I cannot possibly count the number of times that I have had the privilege of seeing friends post “FINALS — Fudge I Never Actually Learned Stuff” — but with a more colorful vocabulary — on Facebook. Why? Because during the entire semester that my classmates sat in lecture, the information presented found itself in the minds of the students only long enough to do well on midterms; however, after crossing that bridge, all “useless” knowledge now found itself abandoned. As a result, some of my peers would scurry about to relocate the misplaced information during final examination period.

How is this actually learning? How can students learn anything from such a system? If grades didn’t exist, then students wouldn’t feel the need to learn information just to pass a test. Rather, they would either learn … or they wouldn’t. Why not let people decide what they want to know and what they don’t? There really is no reason to cloud the mind with information that is unnecessary in order to do what one wants to do. Sherlock Holmes never retained the fact that the sun was the center of our solar system, but he never suffered for it. True, he’s a fictional character, but, honestly, how would that information help an accountant? Or a businessman?

Under Pressure

When people compete for grades, unity disappears.
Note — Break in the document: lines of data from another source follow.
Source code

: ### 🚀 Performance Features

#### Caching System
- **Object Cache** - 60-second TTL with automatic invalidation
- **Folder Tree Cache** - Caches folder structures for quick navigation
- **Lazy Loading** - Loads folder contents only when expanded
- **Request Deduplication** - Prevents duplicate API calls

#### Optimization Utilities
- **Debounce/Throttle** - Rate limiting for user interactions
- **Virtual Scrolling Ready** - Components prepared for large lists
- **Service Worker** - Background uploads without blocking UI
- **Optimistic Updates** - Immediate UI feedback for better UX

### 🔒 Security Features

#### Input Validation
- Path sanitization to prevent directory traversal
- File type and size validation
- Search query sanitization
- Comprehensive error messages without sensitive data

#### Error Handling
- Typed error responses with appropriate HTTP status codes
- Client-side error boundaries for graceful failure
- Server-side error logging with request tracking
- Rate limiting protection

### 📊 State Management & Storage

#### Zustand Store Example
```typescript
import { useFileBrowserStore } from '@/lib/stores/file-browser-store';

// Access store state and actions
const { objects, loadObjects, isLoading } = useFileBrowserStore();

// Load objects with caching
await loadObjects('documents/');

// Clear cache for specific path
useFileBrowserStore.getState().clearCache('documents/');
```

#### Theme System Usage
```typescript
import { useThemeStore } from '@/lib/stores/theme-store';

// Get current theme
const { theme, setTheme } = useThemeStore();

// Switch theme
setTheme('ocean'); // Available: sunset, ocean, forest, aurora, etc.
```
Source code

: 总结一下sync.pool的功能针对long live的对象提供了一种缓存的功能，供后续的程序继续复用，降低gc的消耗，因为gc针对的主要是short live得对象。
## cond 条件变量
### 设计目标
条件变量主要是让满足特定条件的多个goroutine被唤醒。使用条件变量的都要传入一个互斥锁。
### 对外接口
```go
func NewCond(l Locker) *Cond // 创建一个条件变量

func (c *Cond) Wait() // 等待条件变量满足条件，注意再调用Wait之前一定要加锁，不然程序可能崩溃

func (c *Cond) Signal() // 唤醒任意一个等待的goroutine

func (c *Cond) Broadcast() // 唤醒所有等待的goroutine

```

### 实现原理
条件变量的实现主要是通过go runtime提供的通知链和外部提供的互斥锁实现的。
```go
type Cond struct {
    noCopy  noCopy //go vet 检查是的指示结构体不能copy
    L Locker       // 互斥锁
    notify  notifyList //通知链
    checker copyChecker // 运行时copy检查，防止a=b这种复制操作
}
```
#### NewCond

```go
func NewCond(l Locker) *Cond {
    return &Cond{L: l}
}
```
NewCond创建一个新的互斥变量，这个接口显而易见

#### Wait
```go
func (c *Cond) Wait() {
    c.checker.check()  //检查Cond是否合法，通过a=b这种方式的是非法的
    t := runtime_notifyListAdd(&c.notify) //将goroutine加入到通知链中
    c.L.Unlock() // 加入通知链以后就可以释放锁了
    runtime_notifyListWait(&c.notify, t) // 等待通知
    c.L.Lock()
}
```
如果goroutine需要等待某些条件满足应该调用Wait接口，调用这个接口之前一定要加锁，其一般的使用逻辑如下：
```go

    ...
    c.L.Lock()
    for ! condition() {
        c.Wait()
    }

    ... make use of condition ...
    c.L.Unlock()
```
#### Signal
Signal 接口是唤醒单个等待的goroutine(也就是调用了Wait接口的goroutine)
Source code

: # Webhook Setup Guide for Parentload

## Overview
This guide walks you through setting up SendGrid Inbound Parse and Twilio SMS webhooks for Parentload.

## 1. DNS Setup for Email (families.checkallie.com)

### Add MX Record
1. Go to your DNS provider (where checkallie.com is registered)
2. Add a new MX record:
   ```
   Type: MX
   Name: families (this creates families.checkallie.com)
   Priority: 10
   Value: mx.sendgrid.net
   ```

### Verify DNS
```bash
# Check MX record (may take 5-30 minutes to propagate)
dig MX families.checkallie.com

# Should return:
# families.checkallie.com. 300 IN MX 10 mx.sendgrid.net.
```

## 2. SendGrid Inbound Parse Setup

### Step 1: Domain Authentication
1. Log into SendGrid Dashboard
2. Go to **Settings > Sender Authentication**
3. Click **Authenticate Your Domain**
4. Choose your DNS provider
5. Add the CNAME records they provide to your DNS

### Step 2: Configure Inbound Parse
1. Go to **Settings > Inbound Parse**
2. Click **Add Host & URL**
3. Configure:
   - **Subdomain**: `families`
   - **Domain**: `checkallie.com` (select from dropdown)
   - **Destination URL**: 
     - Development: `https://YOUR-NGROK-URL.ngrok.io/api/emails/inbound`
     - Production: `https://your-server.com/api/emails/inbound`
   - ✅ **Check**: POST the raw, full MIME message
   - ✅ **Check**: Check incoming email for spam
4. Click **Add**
Instead, grades hinder the advancement of knowledge because students sabotage or refuse to help each other in an effort to boost their grade. Take for example, medical and law students. Whenever these scholars come to mind, the term “cutthroat” pops into my head. Grades encourage students to be self-serving and lone wolves because helping out a fellow student might result in the mentor outscoring the mentee. Nowadays, Harvard Medical School and other such institutions have implemented a pass/no record system for the first two years, perhaps as a result of the realization that competing for grades just leads to negative consequences.

This pressure negatively affects the learning environment. True, not everyone expresses such selfish tendencies, but I believe that the fact that the temptation is even there in the first place demonstrates that grades stink and that learning can be enhanced without them. Even if an unlimited amount of A’s can be granted to deserving students, institutions that have class ranks still suffer from this negative competition because helping a peer do well in one class could result in a lower class rank.

The Grade is a Lie

My hands start to sweat, and my heart starts to race. I don’t really understand why I’m acting as if a horde of velociraptors has been set loose upon myself and my unfortunate classmates. It’s only a test, right? If I fail, it’s no big deal, right? Right? Why haven’t I calmed down yet? Crap, I’m going to fail. I’m going to end up working at McDonald’s. What will my mom think? Wait, what am I doing again?

Unfortunately, I’ve become more than acquainted with this line of thinking over my educational career. Whenever I freak out, I tend to score lower on tests than I normally would. Does that mean I don’t know the information? Well, in some cases, perhaps; however, normally the test in question will just reflect my ability to stress myself out to the point that I no longer even know what my name is. In essence, poor test takers have a disadvantage to good test takers; therefore, grades do not always accurately reflect the knowledge of a student.

The Solution

Instead of having grades, students should be allowed to do everything in groups — group tests, group quizzes, group homework assignments. And why not? In real life, most jobs require that their employees work well with other people, and it will be a rare event indeed when an employee is forbidden to consult with outside sources or their colleagues.

Until our educational systems reflect reality, I will continue to proclaim that yes, grades suck.